PALEMBANG — Sistem pemerintahan marga di Sumatera Selatan memang sudah berubah sejak era Orde Baru, tetapi jejaring kekerabatan dan simbol adatnya ternyata masih hidup dan kini mulai dimanfaatkan aktor politik untuk meraih legitimasi. Fenomena inilah yang coba dipotret secara akademis oleh Universitas Terbuka melalui penelitian berjudul “Dari Adat ke Agenda Politik: Peran Kebudayaan Lokal dalam Pembentukan Identitas Politik di Sumatera Selatan”.
FGD yang digelar di Palembang itu menghadirkan tokoh adat, akademisi, pengamat politik, hingga perwakilan instansi pemerintah. Mereka diminta memetakan sejauh mana nilai kepemimpinan adat masih relevan dan apakah penggunaannya dalam politik hanya sekadar alat saat musim pemilu.
Menurut Dr. Meita Istianda, struktur sosial di sejumlah kabupaten di Sumsel masih dipengaruhi kuat oleh sistem marga dan buay. Meski secara formal sistem itu telah dihapus, nilai, simbol, dan hubungan kekerabatan yang terbentuk dari tradisi tersebut tidak lantas hilang.
“Simbol adat, narasi sejarah, hubungan kekerabatan, hingga pengaruh tokoh adat dapat digunakan oleh aktor politik untuk membangun kedekatan dan memperoleh legitimasi dari masyarakat,” kata Meita dalam keterangannya, Kamis.
Penelitian ini tidak hanya melihat adat sebagai instrumen politik semata. Tim peneliti juga mengkaji dampaknya terhadap integrasi sosial dan kualitas demokrasi di tingkat lokal.
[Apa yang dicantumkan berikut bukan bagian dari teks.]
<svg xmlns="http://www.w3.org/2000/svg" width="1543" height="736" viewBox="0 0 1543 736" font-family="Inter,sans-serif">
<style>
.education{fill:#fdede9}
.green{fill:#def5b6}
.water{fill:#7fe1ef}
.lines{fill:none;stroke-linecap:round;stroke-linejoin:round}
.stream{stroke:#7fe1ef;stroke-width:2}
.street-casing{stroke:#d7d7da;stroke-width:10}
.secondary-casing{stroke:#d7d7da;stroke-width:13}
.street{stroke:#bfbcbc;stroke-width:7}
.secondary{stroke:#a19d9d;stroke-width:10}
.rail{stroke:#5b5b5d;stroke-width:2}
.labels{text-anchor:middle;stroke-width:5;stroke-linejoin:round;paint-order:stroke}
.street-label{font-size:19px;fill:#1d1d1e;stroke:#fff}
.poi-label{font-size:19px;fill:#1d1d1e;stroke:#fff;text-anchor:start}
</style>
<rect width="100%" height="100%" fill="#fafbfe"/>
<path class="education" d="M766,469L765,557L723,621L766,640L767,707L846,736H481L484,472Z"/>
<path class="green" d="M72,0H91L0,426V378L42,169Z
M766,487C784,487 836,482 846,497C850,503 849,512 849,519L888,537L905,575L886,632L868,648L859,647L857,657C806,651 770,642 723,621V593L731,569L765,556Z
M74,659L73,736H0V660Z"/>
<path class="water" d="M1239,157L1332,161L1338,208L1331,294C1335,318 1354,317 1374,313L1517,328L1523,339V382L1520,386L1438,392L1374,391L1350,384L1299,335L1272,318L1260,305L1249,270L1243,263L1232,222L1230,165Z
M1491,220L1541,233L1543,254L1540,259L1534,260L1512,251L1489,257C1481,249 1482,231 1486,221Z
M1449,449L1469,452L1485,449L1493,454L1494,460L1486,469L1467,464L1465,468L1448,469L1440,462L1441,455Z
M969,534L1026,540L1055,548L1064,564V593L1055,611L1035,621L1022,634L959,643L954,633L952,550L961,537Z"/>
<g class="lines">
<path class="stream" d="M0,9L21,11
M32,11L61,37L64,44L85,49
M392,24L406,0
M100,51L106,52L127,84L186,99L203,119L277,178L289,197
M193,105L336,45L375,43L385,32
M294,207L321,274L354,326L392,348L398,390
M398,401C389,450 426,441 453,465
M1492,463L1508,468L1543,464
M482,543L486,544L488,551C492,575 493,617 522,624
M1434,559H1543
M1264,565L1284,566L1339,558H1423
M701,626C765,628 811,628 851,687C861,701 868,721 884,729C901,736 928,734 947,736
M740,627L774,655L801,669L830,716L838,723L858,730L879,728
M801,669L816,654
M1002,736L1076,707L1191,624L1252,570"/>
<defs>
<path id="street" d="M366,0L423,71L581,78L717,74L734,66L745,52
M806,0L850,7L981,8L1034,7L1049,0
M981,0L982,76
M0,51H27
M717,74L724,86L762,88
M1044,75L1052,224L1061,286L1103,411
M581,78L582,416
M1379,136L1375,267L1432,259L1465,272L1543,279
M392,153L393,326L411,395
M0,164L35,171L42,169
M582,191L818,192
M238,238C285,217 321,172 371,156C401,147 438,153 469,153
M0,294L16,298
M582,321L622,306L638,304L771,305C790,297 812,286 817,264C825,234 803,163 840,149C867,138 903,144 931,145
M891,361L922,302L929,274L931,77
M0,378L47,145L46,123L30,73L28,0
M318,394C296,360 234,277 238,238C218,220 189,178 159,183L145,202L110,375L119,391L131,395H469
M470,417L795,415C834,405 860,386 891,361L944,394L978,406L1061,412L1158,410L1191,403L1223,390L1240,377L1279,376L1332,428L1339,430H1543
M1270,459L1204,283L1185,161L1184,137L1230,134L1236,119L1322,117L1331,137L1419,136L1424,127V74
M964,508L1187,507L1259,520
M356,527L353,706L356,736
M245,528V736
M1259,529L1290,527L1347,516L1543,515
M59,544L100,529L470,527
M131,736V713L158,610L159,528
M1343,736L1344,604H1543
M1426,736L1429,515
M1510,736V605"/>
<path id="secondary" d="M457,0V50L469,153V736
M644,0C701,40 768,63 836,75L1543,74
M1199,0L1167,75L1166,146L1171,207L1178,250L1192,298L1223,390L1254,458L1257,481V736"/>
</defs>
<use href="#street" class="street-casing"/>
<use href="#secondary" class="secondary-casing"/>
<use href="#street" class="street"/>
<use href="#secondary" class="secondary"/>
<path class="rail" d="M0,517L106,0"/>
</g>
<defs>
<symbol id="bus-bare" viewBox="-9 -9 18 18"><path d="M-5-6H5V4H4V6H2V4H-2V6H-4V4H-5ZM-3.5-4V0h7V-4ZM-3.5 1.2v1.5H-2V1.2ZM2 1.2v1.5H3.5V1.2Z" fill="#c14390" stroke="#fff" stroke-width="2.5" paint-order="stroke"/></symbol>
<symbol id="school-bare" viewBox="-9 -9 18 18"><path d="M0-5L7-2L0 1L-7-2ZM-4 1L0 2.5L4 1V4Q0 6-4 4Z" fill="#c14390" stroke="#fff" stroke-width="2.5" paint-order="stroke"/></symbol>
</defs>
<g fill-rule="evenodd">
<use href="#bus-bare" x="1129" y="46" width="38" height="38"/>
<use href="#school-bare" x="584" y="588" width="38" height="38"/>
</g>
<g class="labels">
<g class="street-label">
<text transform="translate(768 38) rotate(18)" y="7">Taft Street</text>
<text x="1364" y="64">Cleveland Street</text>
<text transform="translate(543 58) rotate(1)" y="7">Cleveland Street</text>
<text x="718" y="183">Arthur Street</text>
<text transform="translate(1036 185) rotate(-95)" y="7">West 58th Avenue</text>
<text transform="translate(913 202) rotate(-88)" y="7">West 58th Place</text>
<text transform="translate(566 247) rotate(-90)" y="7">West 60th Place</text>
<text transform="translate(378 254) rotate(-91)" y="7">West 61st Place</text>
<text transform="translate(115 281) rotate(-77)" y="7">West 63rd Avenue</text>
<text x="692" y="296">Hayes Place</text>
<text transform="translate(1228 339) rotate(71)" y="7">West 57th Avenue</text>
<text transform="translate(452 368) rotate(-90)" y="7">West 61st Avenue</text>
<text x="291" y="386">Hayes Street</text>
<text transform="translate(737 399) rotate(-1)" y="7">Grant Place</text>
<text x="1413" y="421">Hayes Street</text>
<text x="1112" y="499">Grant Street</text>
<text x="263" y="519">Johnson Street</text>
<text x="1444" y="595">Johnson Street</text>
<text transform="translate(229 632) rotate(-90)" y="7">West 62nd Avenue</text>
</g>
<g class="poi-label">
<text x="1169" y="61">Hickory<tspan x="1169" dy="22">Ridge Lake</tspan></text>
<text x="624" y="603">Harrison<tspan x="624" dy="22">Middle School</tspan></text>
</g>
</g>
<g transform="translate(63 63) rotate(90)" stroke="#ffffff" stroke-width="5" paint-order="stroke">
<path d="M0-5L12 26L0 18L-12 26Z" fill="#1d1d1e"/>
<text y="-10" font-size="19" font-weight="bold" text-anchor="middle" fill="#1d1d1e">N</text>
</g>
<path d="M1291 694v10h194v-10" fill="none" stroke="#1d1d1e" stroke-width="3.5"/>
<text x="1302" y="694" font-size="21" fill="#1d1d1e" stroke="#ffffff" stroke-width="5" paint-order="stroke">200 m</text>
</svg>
Meita mengingatkan bahwa penggunaan identitas adat secara eksklusif berpotensi memperkuat sekat-sekat sosial di masyarakat.
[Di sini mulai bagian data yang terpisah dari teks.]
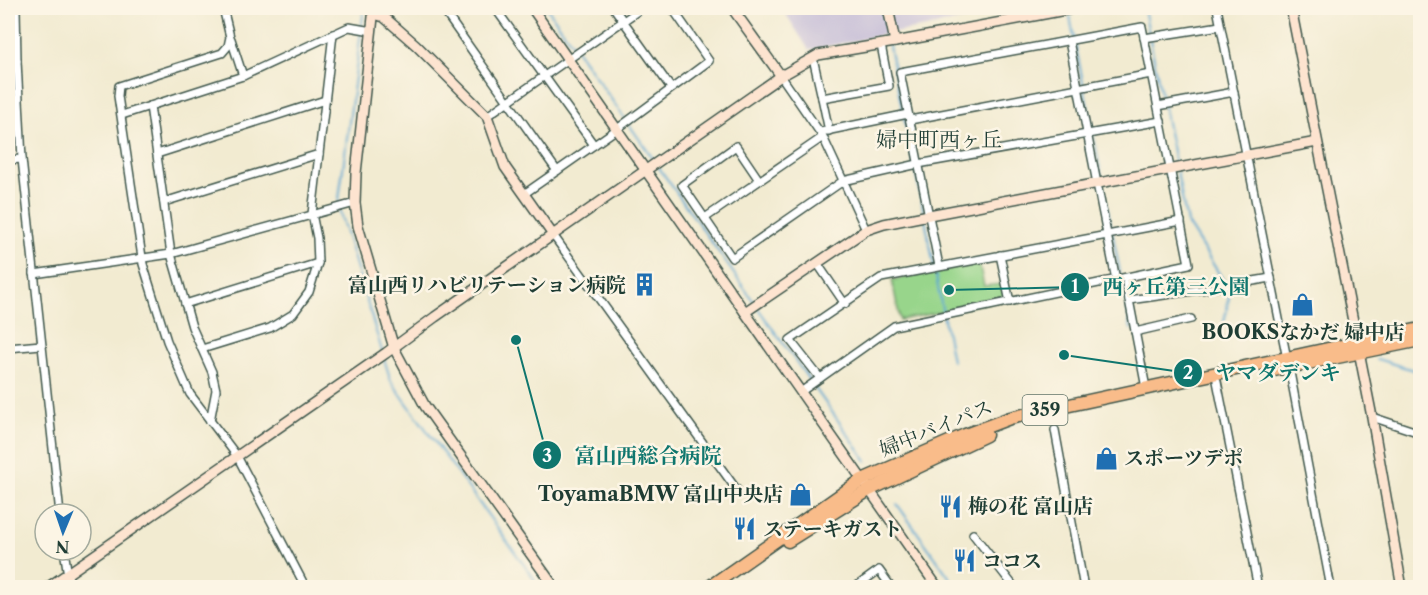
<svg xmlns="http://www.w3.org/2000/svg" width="1428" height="595" font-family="'Libre Caslon Text','Noto Serif JP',serif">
<rect width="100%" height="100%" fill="#fcf5e5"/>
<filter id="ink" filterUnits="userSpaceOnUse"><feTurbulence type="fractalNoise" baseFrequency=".0167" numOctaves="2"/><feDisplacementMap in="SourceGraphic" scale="12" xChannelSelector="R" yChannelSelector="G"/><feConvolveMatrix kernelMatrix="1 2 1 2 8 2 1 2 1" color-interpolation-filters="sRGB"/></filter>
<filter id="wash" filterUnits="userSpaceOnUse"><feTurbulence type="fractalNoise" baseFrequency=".008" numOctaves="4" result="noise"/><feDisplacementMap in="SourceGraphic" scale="24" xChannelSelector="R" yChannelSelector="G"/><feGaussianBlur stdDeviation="1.35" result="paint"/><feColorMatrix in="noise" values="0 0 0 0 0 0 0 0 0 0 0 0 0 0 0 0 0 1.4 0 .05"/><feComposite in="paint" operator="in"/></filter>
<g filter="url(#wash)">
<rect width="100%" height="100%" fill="#f2ebd1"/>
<polygon fill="#c8c0d8" points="782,8 1029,8 882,35 809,50"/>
<polygon fill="#98d58b" stroke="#5c8960" stroke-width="1.5" points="979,263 984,286 1002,284 1004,293 1001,300 900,320 892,280"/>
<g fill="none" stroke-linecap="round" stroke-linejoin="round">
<g stroke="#59a6d2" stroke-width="2">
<polyline points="364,8 339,199 340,213 382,351"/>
<polyline points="547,8 654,160"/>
<polyline points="882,8 888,40"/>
<polyline points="1144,8 1149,34"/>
<polyline points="388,9 388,8"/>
<polyline points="1070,17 1102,179"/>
<polyline points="1150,40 1176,166"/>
<polyline points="889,46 924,213"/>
<polyline points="657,165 754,302"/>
<polyline points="1177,172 1187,223 1225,283"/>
<polyline points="1103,185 1131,329"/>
<polyline points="925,219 952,361"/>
<polyline points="757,307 867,461"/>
<polyline points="1224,323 1230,291 1228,288"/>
<polyline points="384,359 391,381 535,580 525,588"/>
<polyline points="1377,359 1420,372"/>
<polyline points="897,504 957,588"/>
</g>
</g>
</g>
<g filter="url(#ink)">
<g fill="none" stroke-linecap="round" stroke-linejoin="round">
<defs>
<g id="street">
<polyline points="16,8 17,61 22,159 60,514"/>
<polyline points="223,8 230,37 228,46 222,53 119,86 118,96 143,264 167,341 190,394 237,456 306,588"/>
<polyline points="442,8 557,171"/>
<polyline points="495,8 594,145"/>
<polyline points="614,8 671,88"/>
<polyline points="1217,8 1287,359"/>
<polyline points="1144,38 1220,26"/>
<polyline points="231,39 243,76"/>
<polyline points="1069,41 1116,280"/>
<polyline points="813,58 822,98 889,86 881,45"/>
<polyline points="8,62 17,61"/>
<polyline points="781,76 823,137 866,230"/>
<polyline points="822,98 829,131"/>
<polyline points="150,106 171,254 192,327 212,372 216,390 210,421"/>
<polyline points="1158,106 1234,92"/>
<polyline points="122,115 243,76 349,27 372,31"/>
<polyline points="487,116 642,8"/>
<polyline points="910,120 1151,74"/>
<polyline points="821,132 908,114"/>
<polyline points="157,154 325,100"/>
<polyline points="8,160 22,159"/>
<polyline points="759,180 736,146 682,185 732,258 843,181 918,164 1161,121"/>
<polyline points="524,194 617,129 709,61 672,8"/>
<polyline points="164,202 319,154"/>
<polyline points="705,218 823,137"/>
<polyline points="553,235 739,493"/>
<polyline points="1000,255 1010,302"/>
<polyline points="817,263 845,304"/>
<polyline points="34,274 171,254 355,203"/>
<polyline points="1126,284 1146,388"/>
<polyline points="1129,300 1200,290 1271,278"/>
<polyline points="185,304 318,263"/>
<polyline points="1135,332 1191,319"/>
<polyline points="8,348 41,345"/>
<polyline points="202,349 270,328 293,314 309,292 318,263 317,238 312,214 333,34"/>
<polyline points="1289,367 1331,588"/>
<polyline points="820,378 790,340 881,278 1181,221"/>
<polyline points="1217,381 1258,588"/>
<polyline points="802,391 894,326 1189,264 1142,27 900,72 939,266"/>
<polyline points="1372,417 1420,433"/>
<polyline points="1055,430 1084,588"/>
<polyline points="973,534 1015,588"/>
<polyline points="64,550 70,588"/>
<polyline points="854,588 879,570 892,588"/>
</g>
<g id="secondary">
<polyline points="374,8 356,173 355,203 358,226 394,348 425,406 555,588"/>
<polyline points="532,8 938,588"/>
<polyline points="732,8 781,76"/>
<polyline points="888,8 895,42"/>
<polyline points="1291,8 1372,417 1402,588"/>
<polyline points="374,14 384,17 416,45 487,116 505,167 553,235"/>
<polyline points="745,312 866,230 884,224 929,215 1317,142"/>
<polyline points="47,588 386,353 435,317 781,76 818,55 895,42 1076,8"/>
</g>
<g id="highway">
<polyline points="1269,371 1420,340"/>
<polyline points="788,541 869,490 986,435"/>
<polyline points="708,588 862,480 965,435 1010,418 1420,329"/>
</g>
</defs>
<use href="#street" stroke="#3f574c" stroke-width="10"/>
<use href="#secondary" stroke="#3f574c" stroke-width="12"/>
<use href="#highway" stroke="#3f574c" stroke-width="15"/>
<use href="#street" stroke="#fff" stroke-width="7"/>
<use href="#secondary" stroke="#fde4d0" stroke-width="9"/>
<use href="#highway" stroke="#f9bc8a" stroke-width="12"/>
</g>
</g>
<defs>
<symbol id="building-bare" viewBox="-9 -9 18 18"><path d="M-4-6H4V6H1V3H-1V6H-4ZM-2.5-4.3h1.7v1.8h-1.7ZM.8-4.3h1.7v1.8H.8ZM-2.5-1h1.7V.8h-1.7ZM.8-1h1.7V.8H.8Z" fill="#1f6fb2" stroke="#fcf5e5" stroke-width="2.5" paint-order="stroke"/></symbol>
<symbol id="shop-bare" viewBox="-9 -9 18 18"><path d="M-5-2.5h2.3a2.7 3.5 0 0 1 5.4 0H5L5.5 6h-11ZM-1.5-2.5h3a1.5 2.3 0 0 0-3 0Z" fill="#1f6fb2" stroke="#fcf5e5" stroke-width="2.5" paint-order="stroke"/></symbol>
<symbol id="restaurant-bare" viewBox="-9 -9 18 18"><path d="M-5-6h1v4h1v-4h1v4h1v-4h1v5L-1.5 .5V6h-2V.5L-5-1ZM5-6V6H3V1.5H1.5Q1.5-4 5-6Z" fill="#1f6fb2" stroke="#fcf5e5" stroke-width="2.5" paint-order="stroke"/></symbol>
</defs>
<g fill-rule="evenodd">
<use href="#building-bare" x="628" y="268" width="33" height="33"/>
<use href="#shop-bare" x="1286" y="288" width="33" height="33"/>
<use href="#shop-bare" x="1090" y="442" width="33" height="33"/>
<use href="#shop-bare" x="784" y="478" width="33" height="33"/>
<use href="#restaurant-bare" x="934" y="490" width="33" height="33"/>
<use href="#restaurant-bare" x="728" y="512" width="33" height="33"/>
<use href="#restaurant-bare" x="948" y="544" width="33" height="33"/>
</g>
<g text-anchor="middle" stroke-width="5" stroke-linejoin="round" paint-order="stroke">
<rect fill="#fcf5e5" stroke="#617469" stroke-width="1.5" x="1022.5" y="395" width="45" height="30" rx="4.5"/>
<g font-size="18" font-weight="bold" fill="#1f3d34">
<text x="1045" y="416">359</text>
</g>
<g font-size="20" font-weight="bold" fill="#1f3d34" stroke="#fcf5e5" text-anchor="start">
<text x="626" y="292" text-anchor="end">富山西リハビリテーション病院</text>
<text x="1303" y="339" text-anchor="middle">BOOKSなかだ 婦中店</text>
<text x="1124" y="465">スポーツデポ</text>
<text x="783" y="501" text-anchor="end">ToyamaBMW 富山中央店</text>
<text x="968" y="513">梅の花 富山店</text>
<text x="763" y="536">ステーキガスト</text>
<text x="982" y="568">ココス</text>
</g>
<g font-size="20" fill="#1f3d34" stroke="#fcf5e5">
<text transform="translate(936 428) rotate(-22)" y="7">婦中バイパス</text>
</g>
<g font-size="21" fill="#1f3d34" stroke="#fcf5e5">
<text x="939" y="147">婦中町西ヶ丘</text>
</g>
</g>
<path fill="none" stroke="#0f766e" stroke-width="2" d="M949 290L1075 287M1064 355L1188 373M516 340L547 455"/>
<g fill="#0f766e" stroke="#fcf5e5" stroke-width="2">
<circle cx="949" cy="290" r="6"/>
<circle cx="1064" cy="355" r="6"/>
<circle cx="516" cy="340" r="6"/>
<circle cx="1075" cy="287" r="15"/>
<circle cx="1188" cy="373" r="15"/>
<circle cx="547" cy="455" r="15"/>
</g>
<g font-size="18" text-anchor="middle" font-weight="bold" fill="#fff">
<text x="1075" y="293">1</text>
<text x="1188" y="379">2</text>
<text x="547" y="462">3</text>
</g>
<g font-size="21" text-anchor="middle" font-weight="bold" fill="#0f766e" stroke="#fcf5e5" stroke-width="5" stroke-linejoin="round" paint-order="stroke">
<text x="1176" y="294">西ヶ丘第三公園</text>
<text x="1278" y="380">ヤマダデンキ</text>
<text x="648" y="463">富山西総合病院</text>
</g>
<rect width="1428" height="595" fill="none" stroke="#fcf5e5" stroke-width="30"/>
<g transform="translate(63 532) rotate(182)"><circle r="28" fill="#fcf5e5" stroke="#a4ab9e" stroke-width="1.5"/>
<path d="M0-4.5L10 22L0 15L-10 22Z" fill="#1f6fb2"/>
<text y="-9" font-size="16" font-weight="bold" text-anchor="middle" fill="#1f3d34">N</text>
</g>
</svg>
“Nilai dan simbol budaya yang awalnya berfungsi sebagai identitas sosial dapat dimanfaatkan dalam strategi politik, misalnya melalui pendekatan kepada tokoh adat, penggunaan simbol budaya, maupun penguatan hubungan kekerabatan,” ujarnya.
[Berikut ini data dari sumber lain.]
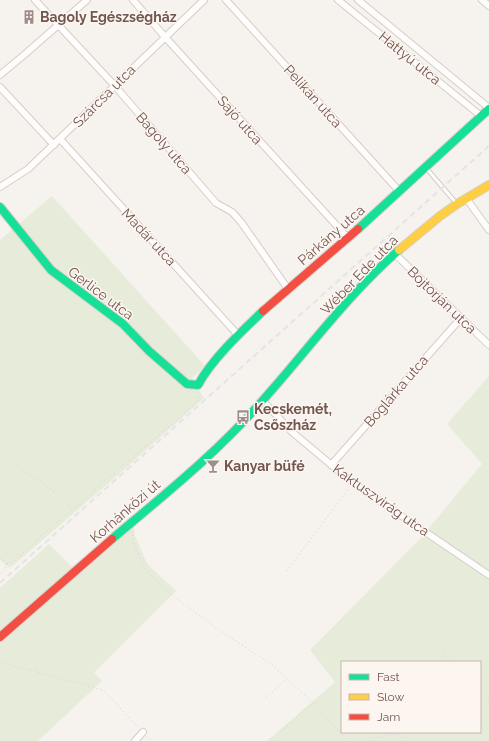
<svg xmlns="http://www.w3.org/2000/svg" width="489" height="741" viewBox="0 0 489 741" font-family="Raleway,sans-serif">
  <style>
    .green { fill: #e7ecda; fill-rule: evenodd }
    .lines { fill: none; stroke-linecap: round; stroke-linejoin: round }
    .lane-casing { stroke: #d5cdca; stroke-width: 5 }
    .street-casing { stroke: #d5cdca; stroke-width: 8 }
    .fast-casing { stroke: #d6cdca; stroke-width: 10 }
    .slow-casing { stroke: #d6cdca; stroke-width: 10 }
    .jam-casing { stroke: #d6cdca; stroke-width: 10 }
    .path { stroke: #d9d1d0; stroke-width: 1; stroke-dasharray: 1 3; stroke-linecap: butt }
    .lane { stroke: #fefdfc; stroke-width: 3 }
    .street { stroke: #fefdfc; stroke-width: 6 }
    .fast { stroke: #16e098; stroke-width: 8 }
    .slow { stroke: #ffcf43; stroke-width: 8 }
    .jam { stroke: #f24e42; stroke-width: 8 }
    .rail { stroke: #e5e3e6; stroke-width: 2; stroke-dasharray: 6 4; stroke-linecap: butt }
    .labels { text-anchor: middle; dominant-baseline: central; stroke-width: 3; stroke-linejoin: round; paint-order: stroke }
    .poi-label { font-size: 14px; font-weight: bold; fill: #725650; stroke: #fdf6f0; text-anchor: start }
    .street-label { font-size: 14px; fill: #725650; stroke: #fdf6f0 }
  </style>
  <rect width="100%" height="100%" fill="#f6f2ee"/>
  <path class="green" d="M52 196 206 367 192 378 204 398 117 476 10 568 0 560V240Z
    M489 376V741H267L335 682 310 650 420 539 482 464 447 424ZM342 662H480V732H342Z
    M132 515 135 536 148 565 176 591 94 673 102 681 38 741H0V588L49 544 72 567Z"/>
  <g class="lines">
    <defs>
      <path id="lane" d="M427 169 457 204"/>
      <path id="street" d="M35 0 114 85 216 203 232 212 241 222 288 289
        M133 0 165 37 348 238
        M226 0 400 192
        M338 0 481 116
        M358 0 489 108
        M482 0 489 6
        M0 75 24 55 87 0
        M0 87 54 145
        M60 139 238 335
        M0 187 28 169 204 0
        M466 198 489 230
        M395 254 489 345
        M263 401 292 432 353 483 489 575
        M331 465 461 318
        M135 741 143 732"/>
      <path id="fast" d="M0 207 51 270 123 324 149 351 187 384 198 385C212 359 242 331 263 311
        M358 229 489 109
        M112 539C164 495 218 452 263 400 307 351 349 293 399 250"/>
      <path id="slow" d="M399 250 440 216 457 204 489 185"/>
      <path id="jam" d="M263 311 358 229
        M0 637 112 539"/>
    </defs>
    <use href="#lane" class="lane-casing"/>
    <use href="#street" class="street-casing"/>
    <use href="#fast" class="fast-casing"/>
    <use href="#slow" class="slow-casing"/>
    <use href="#jam" class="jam-casing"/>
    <path class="path" d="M10 462 51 489 73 510
      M132 531 134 544 142 563 150 575 172 595 219 630 271 664 313 703 348 741
      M0 558 7 564 6 568 0 574
      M7 564 14 561 56 523 73 510 101 484 198 402V392
      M287 571 349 488
      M443 654 451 662
      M0 662 103 690 138 727
      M480 693 489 702
      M266 697 286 680
      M281 731 313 703
      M147 736 152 741
      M371 741C385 733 399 731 412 741"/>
    <use href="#lane" class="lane"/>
    <use href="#street" class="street"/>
    <use href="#fast" class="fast"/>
    <use href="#slow" class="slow"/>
    <use href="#jam" class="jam"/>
    <path class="rail" d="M0 583 489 146"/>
  </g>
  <defs>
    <symbol id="building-bare" viewBox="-9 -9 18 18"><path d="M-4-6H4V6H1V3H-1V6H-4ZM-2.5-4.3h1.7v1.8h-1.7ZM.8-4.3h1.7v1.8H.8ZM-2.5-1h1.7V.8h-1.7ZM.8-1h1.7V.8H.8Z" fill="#a08d87" stroke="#fdf6f0" stroke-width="2.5" paint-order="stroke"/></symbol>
    <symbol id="bus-bare" viewBox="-9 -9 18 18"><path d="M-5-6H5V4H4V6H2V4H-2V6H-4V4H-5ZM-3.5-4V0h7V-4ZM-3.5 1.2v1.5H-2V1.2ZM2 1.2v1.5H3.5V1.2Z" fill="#a08d87" stroke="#fdf6f0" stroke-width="2.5" paint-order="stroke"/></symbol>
    <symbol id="bar-bare" viewBox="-9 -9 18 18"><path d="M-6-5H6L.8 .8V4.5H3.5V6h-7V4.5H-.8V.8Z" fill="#a08d87" stroke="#fdf6f0" stroke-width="2.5" paint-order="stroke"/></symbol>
  </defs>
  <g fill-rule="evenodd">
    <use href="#building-bare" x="19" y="7" width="20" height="20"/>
    <use href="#bus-bare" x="233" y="407" width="20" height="20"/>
    <use href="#bar-bare" x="203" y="456" width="20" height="20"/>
  </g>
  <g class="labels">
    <g class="poi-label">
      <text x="40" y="17">Bagoly Egészségház</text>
      <text x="254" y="409">Kecskemét,<tspan x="254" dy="16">Csőszház</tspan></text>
      <text x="224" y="466">Kanyar büfé</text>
    </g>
    <g class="street-label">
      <text transform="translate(410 58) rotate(39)">Hattyú utca</text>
      <text transform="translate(104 96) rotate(-45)">Szárcsa utca</text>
      <text transform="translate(313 96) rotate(48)">Pelikán utca</text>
      <text transform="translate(240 120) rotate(48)">Sajó utca</text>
      <text transform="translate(164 143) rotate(49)">Bagoly utca</text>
      <text transform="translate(331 235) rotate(-41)">Párkány utca</text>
      <text transform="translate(149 237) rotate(47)">Madár utca</text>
      <text transform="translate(359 275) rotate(-46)">Wéber Ede utca</text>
      <text transform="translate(101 293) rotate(37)">Gerlice utca</text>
      <text transform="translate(442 300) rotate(44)">Bojtorján utca</text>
      <text transform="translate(396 391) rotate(-49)">Boglárka utca</text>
      <text transform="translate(381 500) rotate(35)">Kaktuszvirág utca</text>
      <text transform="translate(125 511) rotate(-41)">Korhánközi út</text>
    </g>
  </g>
  <rect x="341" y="661" width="140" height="72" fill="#fdf6f0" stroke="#c5b6b0"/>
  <rect x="349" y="674" width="20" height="6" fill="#16e098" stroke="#c5b6b0"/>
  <text x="377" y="681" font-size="12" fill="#725650">Fast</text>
  <rect x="349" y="694" width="20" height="6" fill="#ffcf43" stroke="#c5b6b0"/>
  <text x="377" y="701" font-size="12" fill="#725650">Slow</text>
  <rect x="349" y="714" width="20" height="6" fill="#f24e42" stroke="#c5b6b0"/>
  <text x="377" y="721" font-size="12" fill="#725650">Jam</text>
</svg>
Dalam diskusi tertutup itu, tim peneliti menggali lima persoalan utama. Pertama, bagaimana praktik adat masih berfungsi dalam kehidupan sosial dan politik. Kedua, bagaimana aktor politik memobilisasi identitas adat untuk membentuk preferensi masyarakat.
Ketiga, bagaimana hubungan struktur genealogis seperti marga dan buay dengan pilihan politik warga. Keempat, proses transformasi adat menjadi modal politik dalam kontestasi elektoral. Kelima, dampak penggunaan identitas adat terhadap integrasi sosial dan kualitas demokrasi.
Memasuki era otonomi daerah, ruang bagi identitas budaya untuk tampil di panggung politik semakin terbuka. Revitalisasi adat dan keterlibatan tokoh adat dalam politik menjadi fenomena yang menarik, terutama menjelang pemilu dan pilkada serentak.
Hasil penelitian ini diharapkan tidak hanya menjadi kajian akademis, tetapi juga menjadi bahan masukan bagi pemerintah daerah dalam menyusun kebijakan pelestarian adat dan penguatan tata kelola pemerintahan. Secara praktis, temuan ini bisa menjadi panduan bagi penyelenggara pemilu untuk mengawasi potensi politisasi identitas yang berlebihan.